RUMOR HAS IT, a dreary pseudo-sequel to 1968’s THE GRADUATE, tacks uncertainly between the far-fetched and the cliché as it hedges its bets rather than sharpens its claws with a story that dishonors the memory of that iconic classic.
The action picks up in 1997 when Sarah (Jennifer Anniston) flies home from New York for her sister’s wedding in Pasadena. In tow she has her fiancé Jeff (Mark Ruffalo), who is understandably concerned that Sarah would rather not wear her engagement ring, and is, furthermore, in a state of high terror over what it represents. Things are going to get more stressful for Sarah. In the course of her stay in the family home, she learns several things, including that she was born a hair-breadth shy of nine months after her parent’s wedding and that the week before her mother said “I do”, she had run off to Mexico for a fling with someone other than her husband-to-be. Why it took her so long to count the months between her parents’ wedding anniversary and her birthday, or why it just happens to be this particular time that the fling comes up is just two of the reasons this flick is such a mess. It further comes to Sarah’s attention that the guy who wrote the novel on which THE GRADUATE was based was a high school pal of her mother’s and that there was a guy, Beau Burroughs (Kevin Costner), with the same initials as the hero of the book and movie. Naturally, because otherwise there would be no flick (an option someone should have seriously considered) she assumes that her grandmother (Shirley MacLaine), who prefers to be called by her given name of Catherine by her granddaughters, is Mrs.
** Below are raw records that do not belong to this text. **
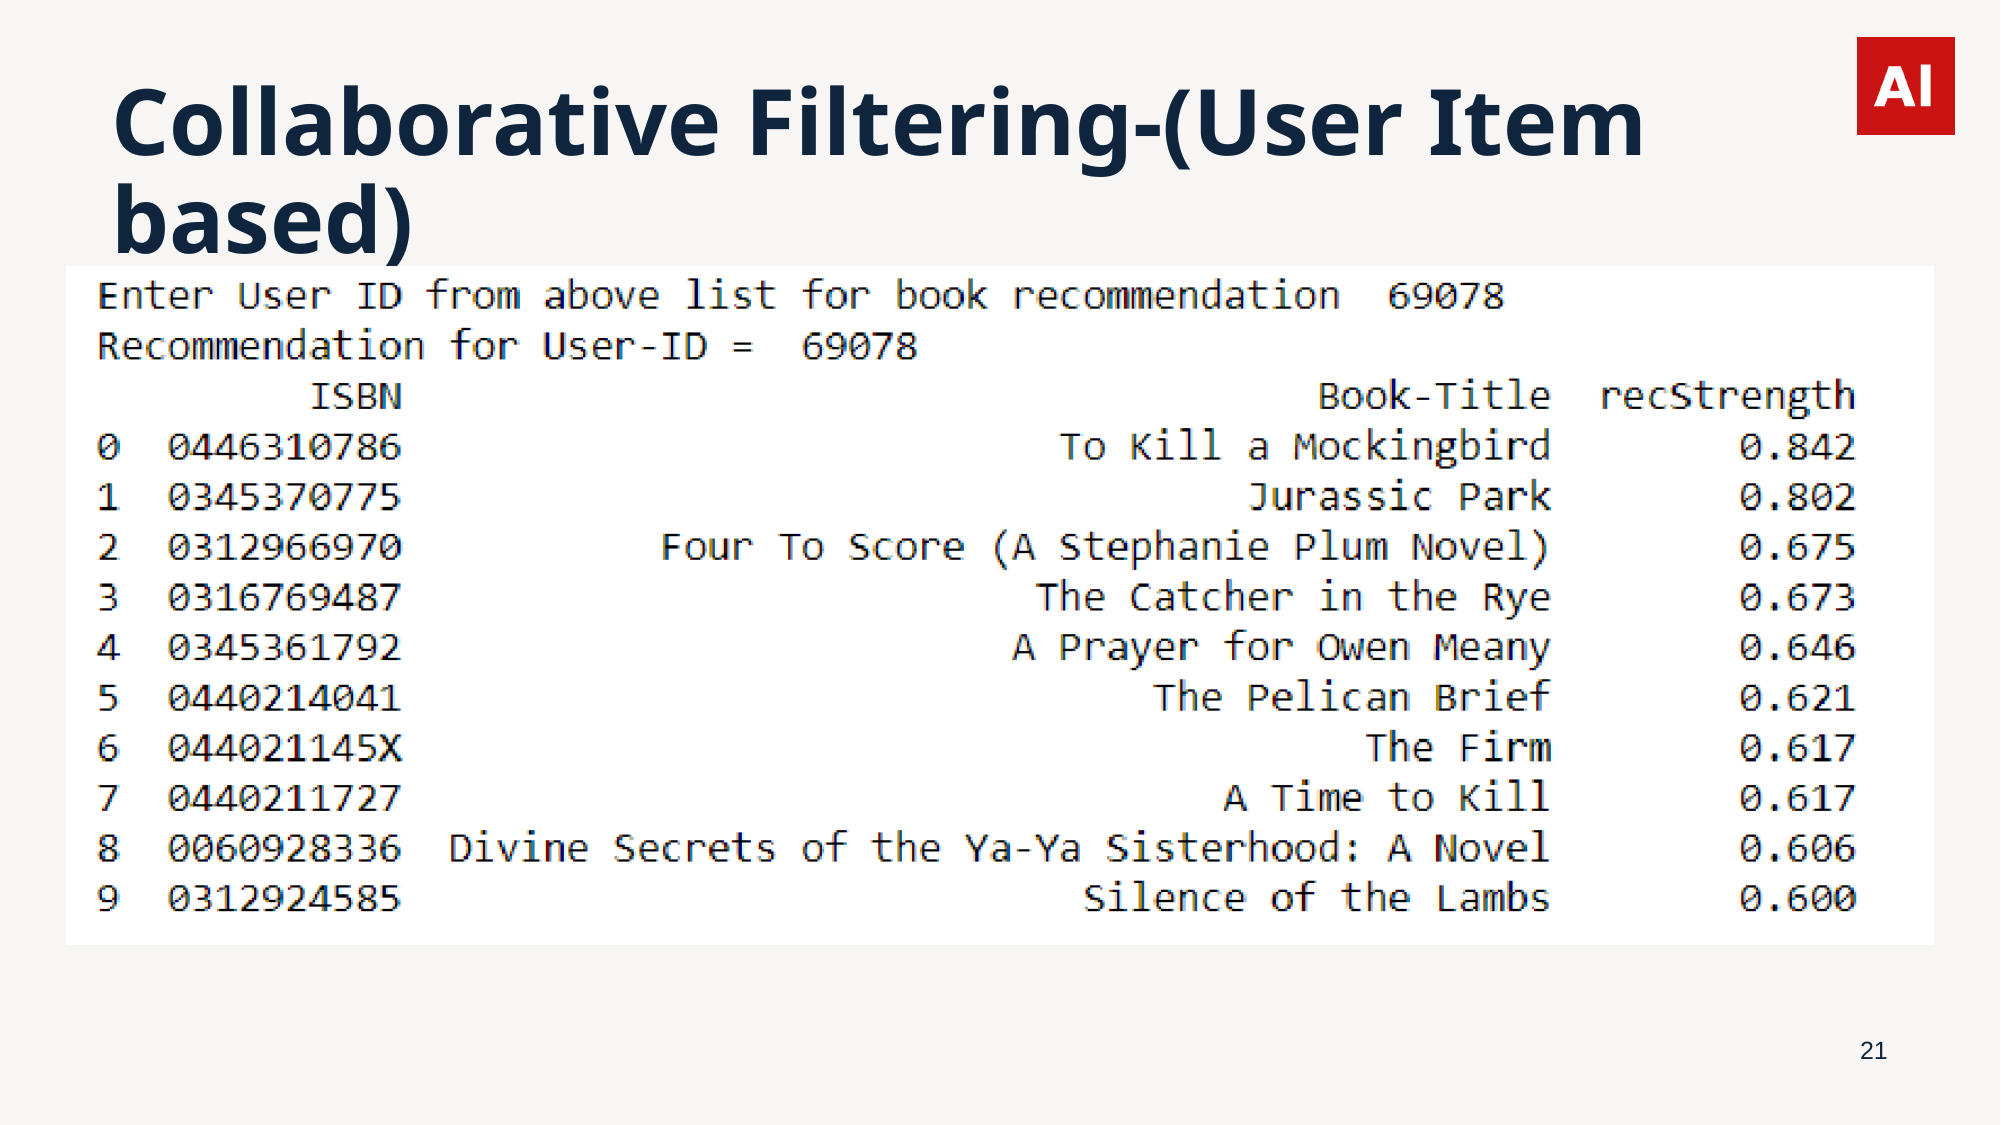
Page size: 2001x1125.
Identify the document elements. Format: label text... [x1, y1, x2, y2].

title Collaborative Filtering-(User Item based) [96, 83, 1822, 264]
slide_number ‹#› [1836, 1020, 1912, 1080]
picture [66, 265, 1934, 946]
picture [1857, 37, 1955, 136]
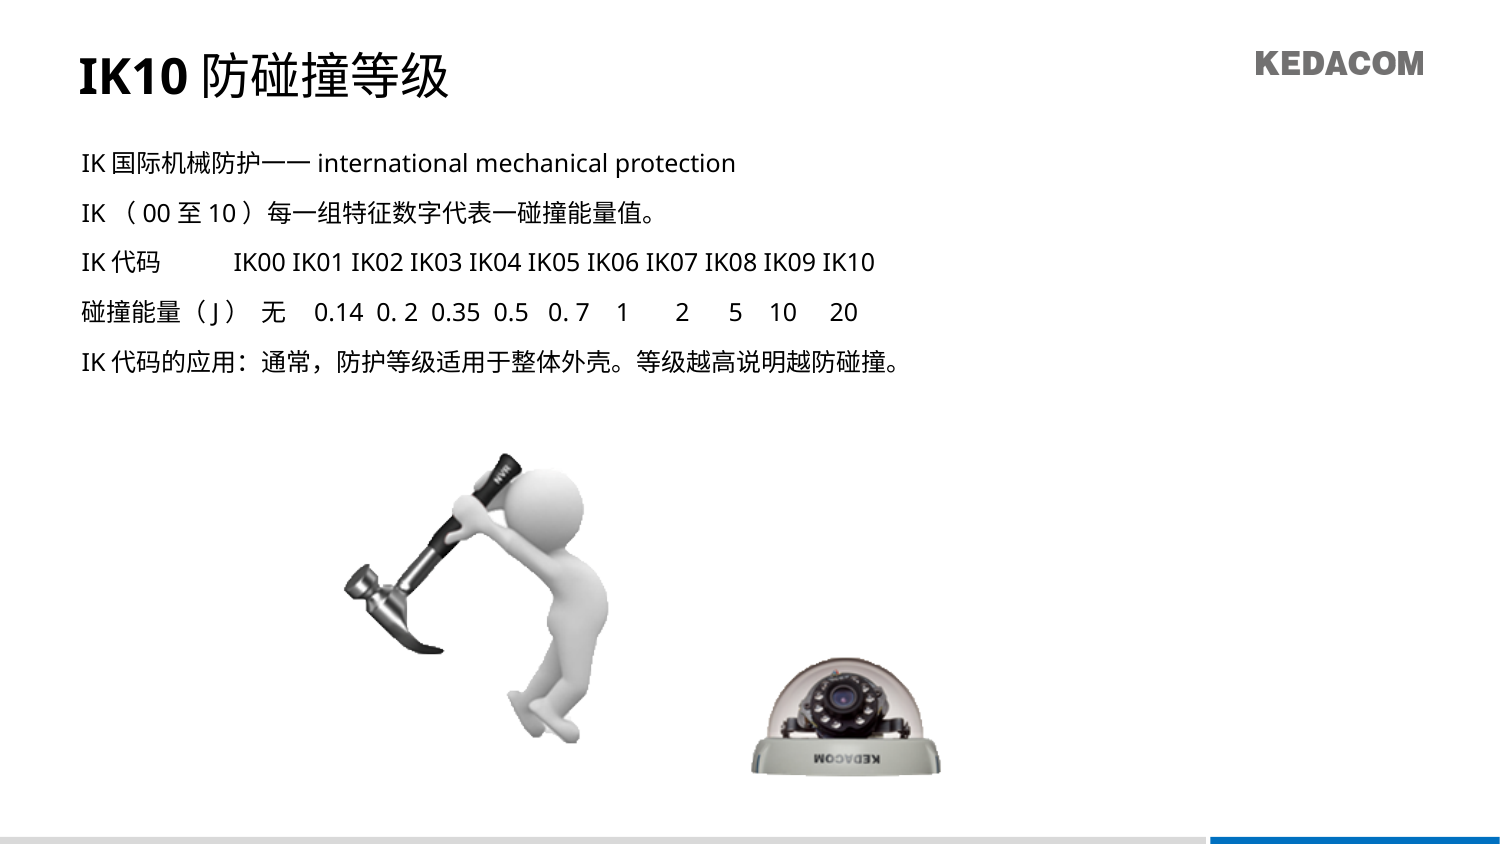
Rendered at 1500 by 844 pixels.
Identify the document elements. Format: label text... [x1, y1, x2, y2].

picture [1256, 51, 1423, 75]
title IK10防碰撞等级 [63, 43, 1116, 105]
picture [324, 405, 981, 798]
list IK国际机械防护一一international mechanical protection IK（00至10）每一组特征数字代表一碰撞能量值。 IK代码 IK00 IK01 IK02 IK03 IK04 IK05 IK06 IK07 IK08 IK09 IK10 碰撞能量（J） 无 0.14 0. 2 0.35 0.5 0. 7 1 2 5 10 20 IK代码的应用：通常，防护等级适用于整体外壳。等级越高说明越防碰撞。 [70, 126, 1424, 613]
Robinson, that her late mother was Elaine, and she, well, she’s worried about who her daddy really is.
If only Anniston were capable of doing more than squinting her eyes and cocking her head to the side when she wants to register deep feeling, or of doing more than barking a line in an attempt to render it funny, or of doing something, anything, other than engage in an oddly unrhythmic full-body spasm to convey humorous discombobulation.
To be fair, though, this is not a script that is capable of inspiring anyone. Ruffalo, a fine actor capable of moving an audience through a veritable gamut of emotions while eschewing the trap of seeming manipulative, here seems to be trying to hide behind his eyebrows. Costner, who delivered a first-rate performance recently in THE UPSIDE OF ANGER, perhaps decided that, having done that, there was no need to make an effort here and phoned it in, as they say. Using speed dial. As for Mena Suvari as the younger sister whose nuptials set all this in motion, she is a googly-eyed jack-in-the-box with a baby-doll voice and feathers for brains. The only question that comes to mind while watching her is whether she took the role out of some sort of denial or of some deep-seated self-loathing.
These are shallow, vacuous people who have somewhere along the way confused narcissism with introspection, the result being that we the audience are forced to watch them struggle across the vast wastelands of their titanic egos. Except for MacLaine, whose character isn’t confused at all about her narcissism, but rather has embraced it, wallowed in it, and made it the reason to wake up every morning with a smile on her face, okay a smirk. She is the best thing in this mess, leveling anyone who irks her with an economical turn of phrase, and offering to rustle of pots of bourbon instead of tea and sympathy for those who don’t. A braver approach would have been to make it all about her and give her a better script to work with. Alas, they don’t make films about women of a certain age in Hollywood, at least none that allow them to be vibrant and fun rather than silly and cute.
RUMOR HAS IT is all high concept and no film. It can’t even get something as simple as geographical or cultural facts about the San Francisco Bay area right. It’s sloppy, it’s lazy, and it’s downright irritating.